Max Boot’s insistence that only climatologists should be allowed to comment on global warming is bizarre, and actually anti-scientific, if you think about it. As I’ve pointed out before, science is not some kind of cabal, or a secret society open only to initiates; the beauty of science is that the evidence is there for everyone to look at and interpret. (This is why Al Gore, an ex-politician who earned a D in a college course called “Man’s Place in Nature,” feels qualified to disagree with Richard Lindzen, the Sloan Professor of Atmospheric Science at MIT.) The “consensus” offered in the IPCC Summary for Policymakers is not evidence, but the interpretation of evidence that’s been sanctioned by a particular body of scientists. But that doesn’t mean it’s the right one—especially if that body has been engineered to exclude or put pressure on scientists with other views.

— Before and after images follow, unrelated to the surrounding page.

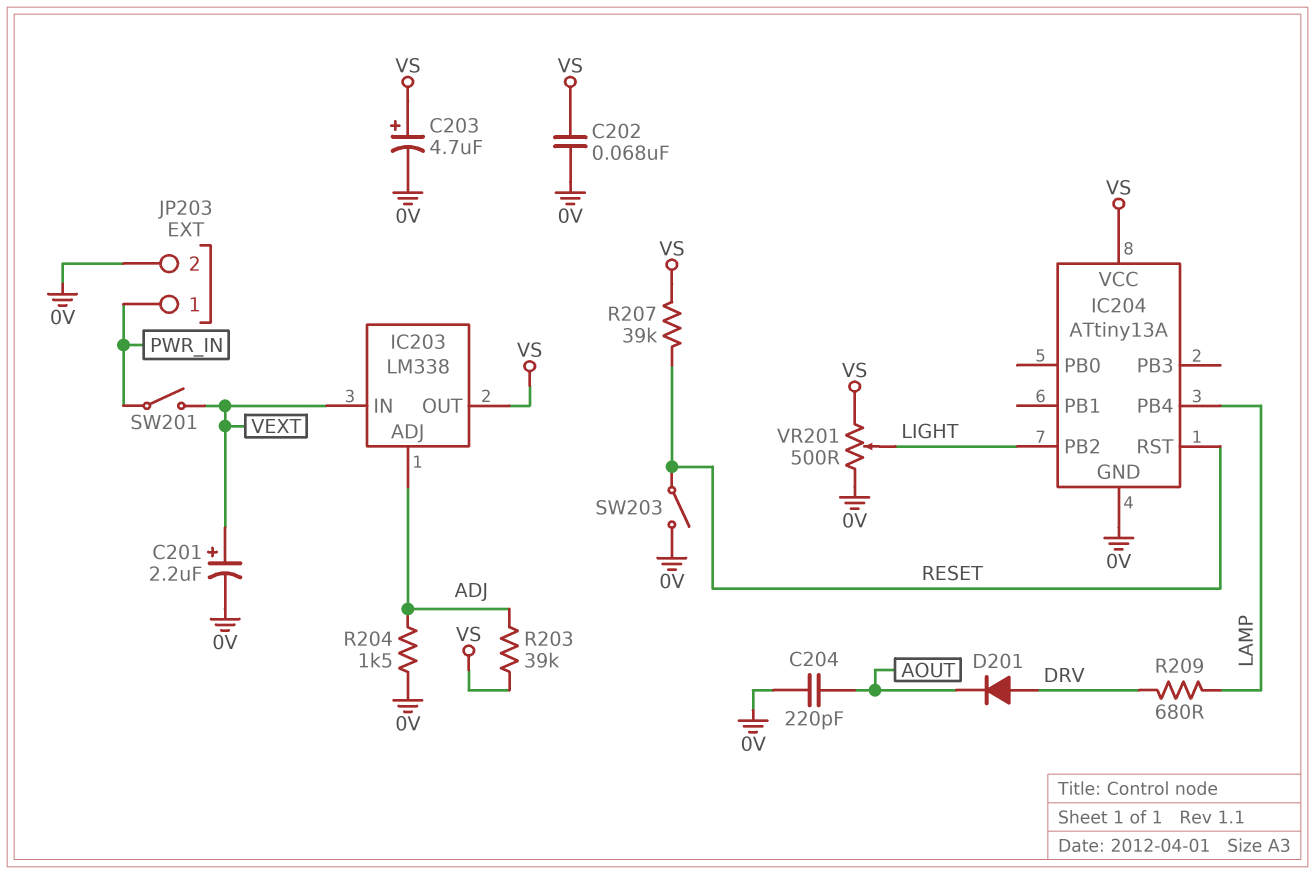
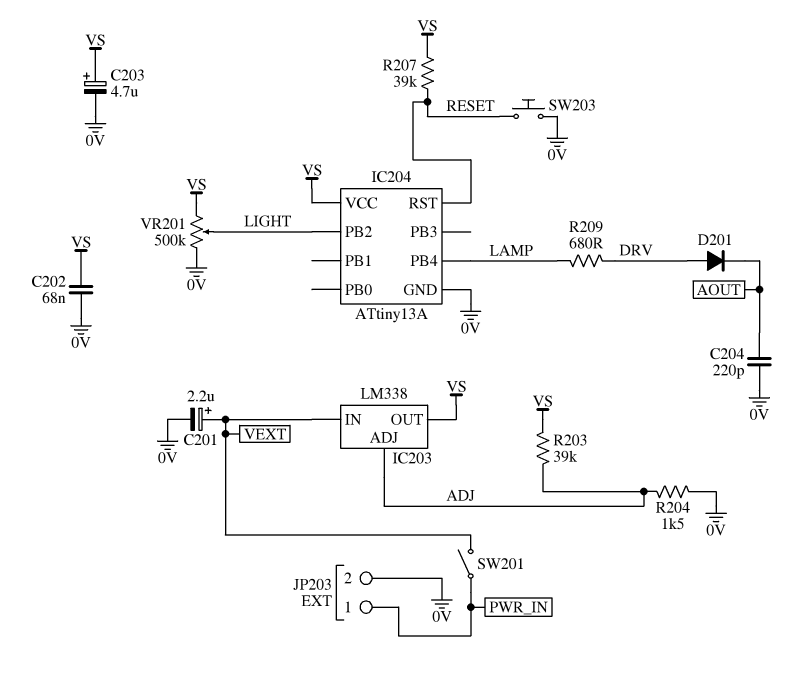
SW203: switch (0V, RESET) -> button (0V, RESET)
VR201: 500 (0V, VS, wiper LIGHT) -> 500k (0V, VS, wiper LIGHT)

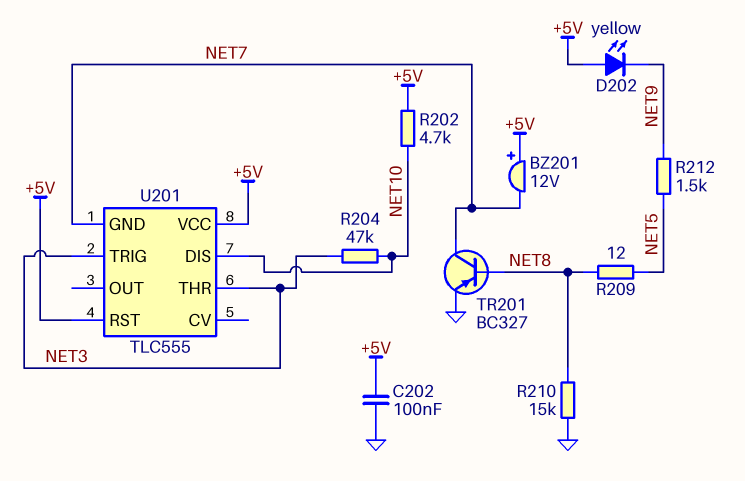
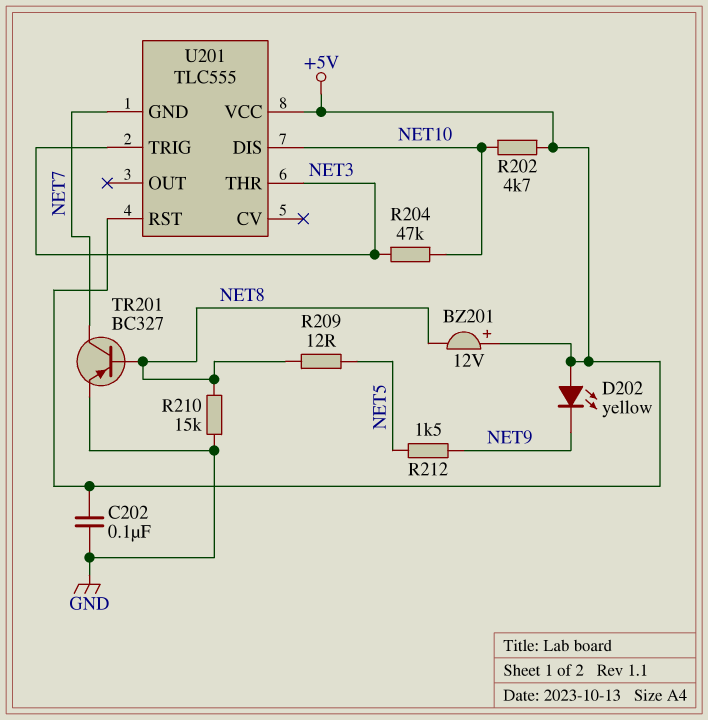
BZ201: buzzer 12V (plus +5V, minus NET7) -> buzzer 12V (plus +5V, minus NET8)

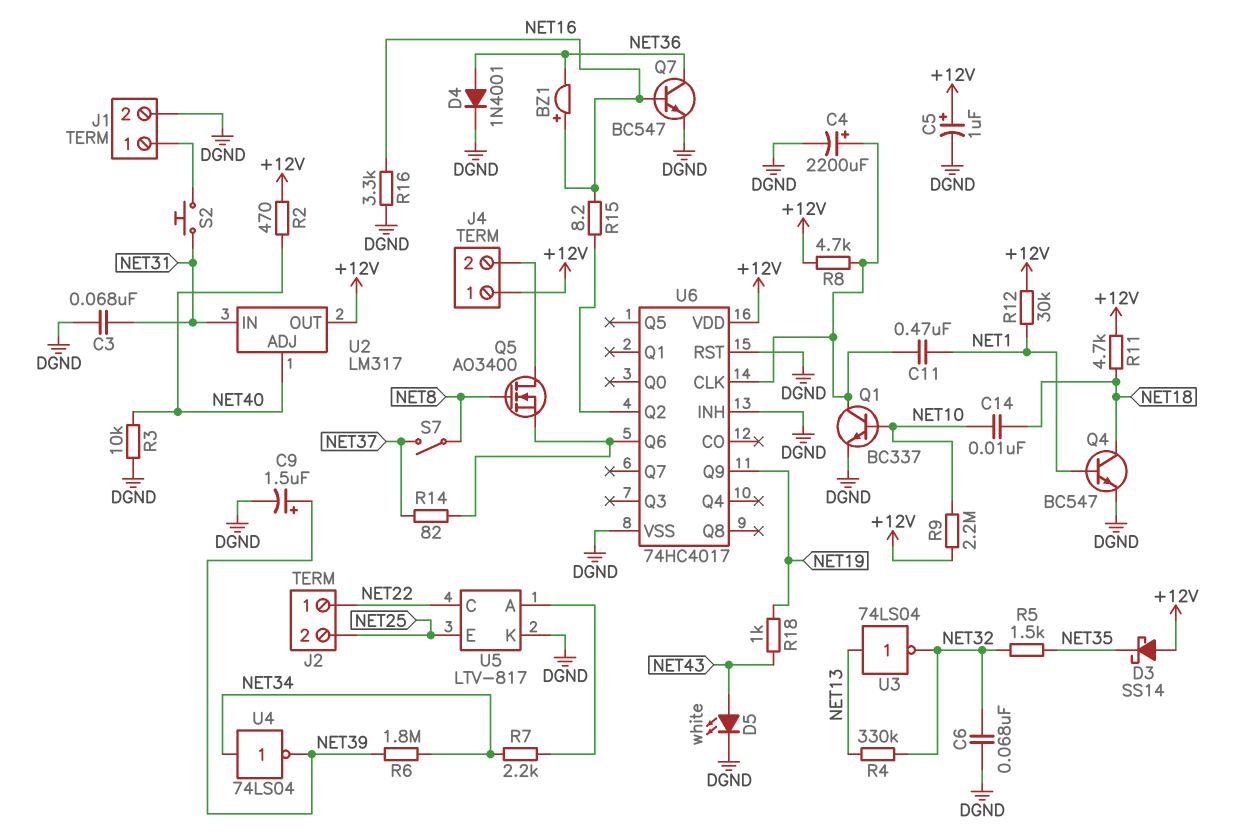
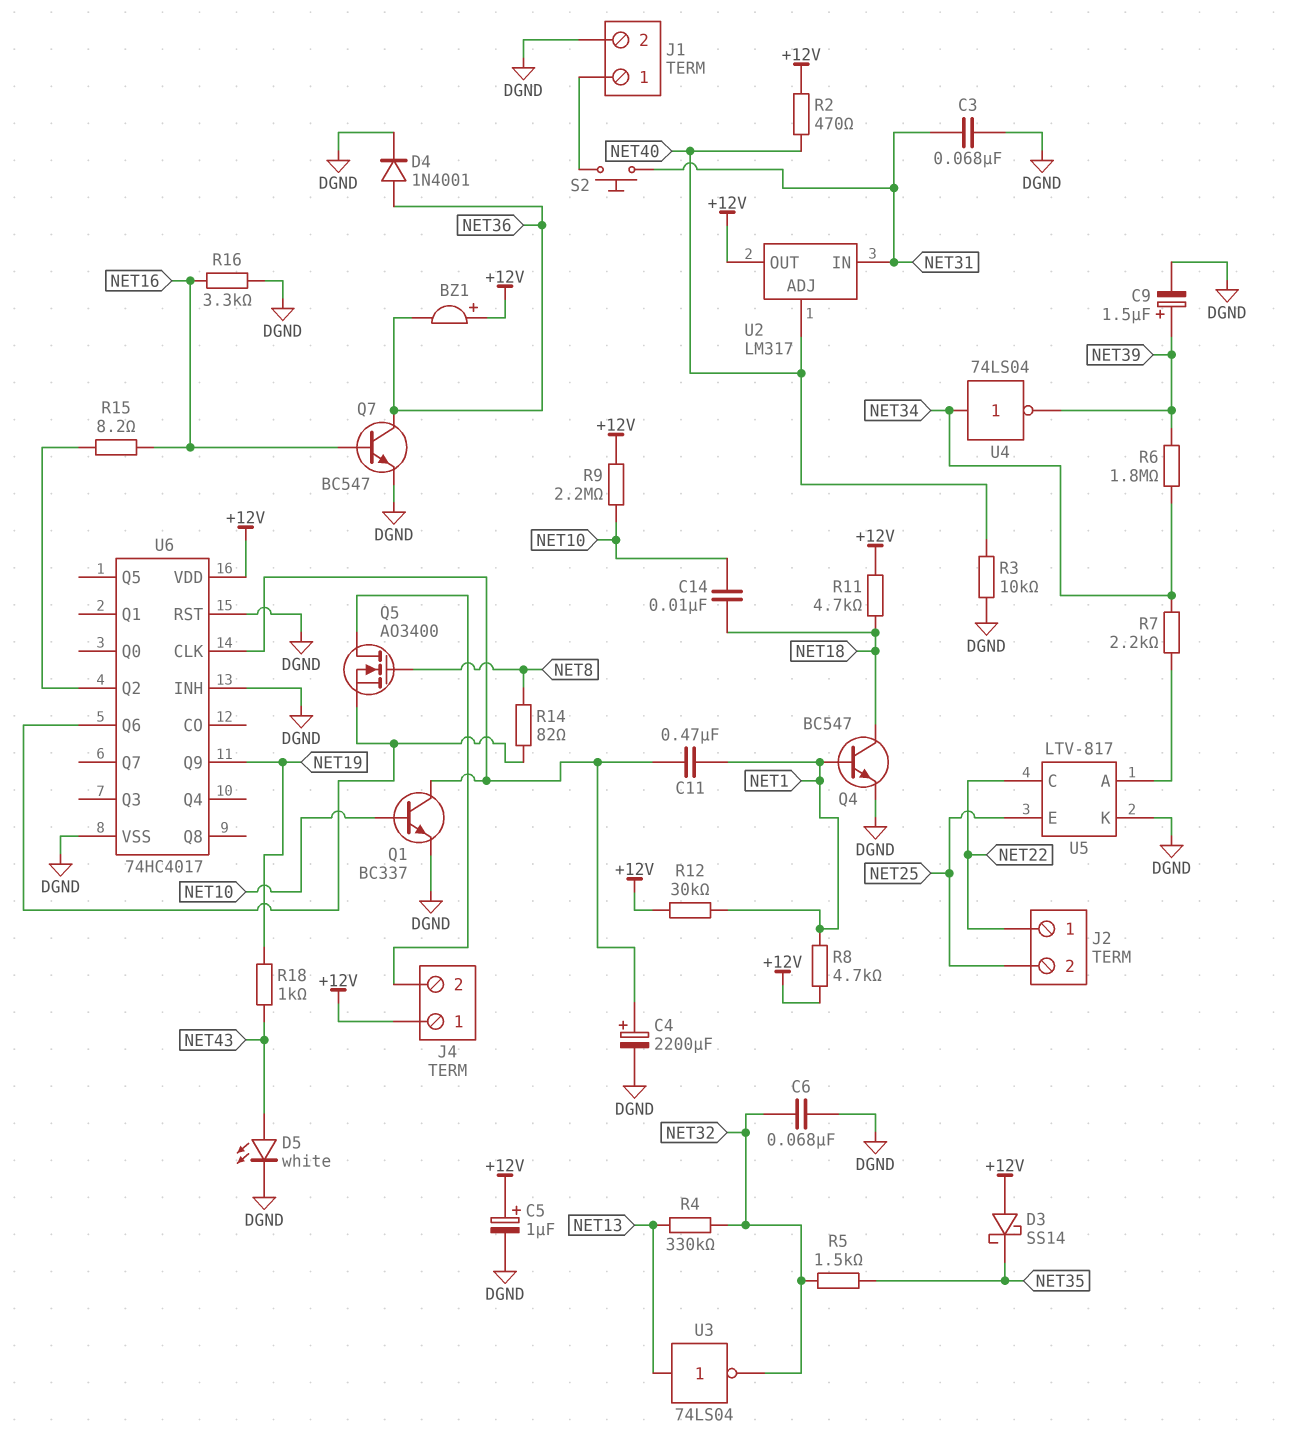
BZ1: buzzer (plus NET16, minus NET36) -> buzzer (plus +12V, minus NET36)
R8: 4.7k (+12V, U6/CLK) -> 4.7k (+12V, NET1)
R14: 82 (NET37, U6/Q6) -> 82 (NET8, U6/Q6)
S7: switch (NET8, NET37) -> none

The cancer analogy Mr. Boot offers doesn’t make much sense. When an oncologist tells you that you have cancer, you’re dealing with something that can be proven beyond a doubt—usually by looking at a biopsy sample. By contrast, the worry about global warming involves changes that are merely predicted to occur with more or less likelihood. In most cases, the predictions are based on trends whose existence can’t even be established with certainty. There’s no gold standard here; there’s only a set of assumptions and the statistical models built around them. You don’t have to be a climatologist to understand the potential pitfalls of making predictions this way.

A better analogy would be asking twenty oncologists about the odds that you’ll develop cancer at some point in the near future. It’s almost impossible to imagine that you’d get the same answer from all of them, and some of their guesses might be no better than a meteorologist’s—especially if the meteorologist has read the literature on cancer risk factors, as anyone with a basic understanding of statistics and experimental design can easily do. In fact, such a meteorologist might be able to tell you that the “consensus” of medical professionals on cancer detection and prevention often has no basis in fact. Of course, it’s cheap and easy to eat more fiber, or to do a breast self-exam (neither has been proven to reduce cancer mortality), so one might as well do these things. Cutting carbon dioxide emissions in half, by contrast, is neither cheap nor easy.

One might ask, moreover, why Mr. Boot feels that the “policy implications” of global warming are something that can be discussed without any scientific literacy. Consider his recommendation that we end sugar subsidies to make sugar-derived ethanol cheaper. What makes Mr. Boot think that burning ethanol would contribute less to climate change than burning fossil fuels? Isn’t this also a scientific question?

I certainly agree with Mr. Boot that it would be desirable for us to reduce our dependence on foreign oil, but the argument for this doesn’t have to invoke the bogeyman of climate change.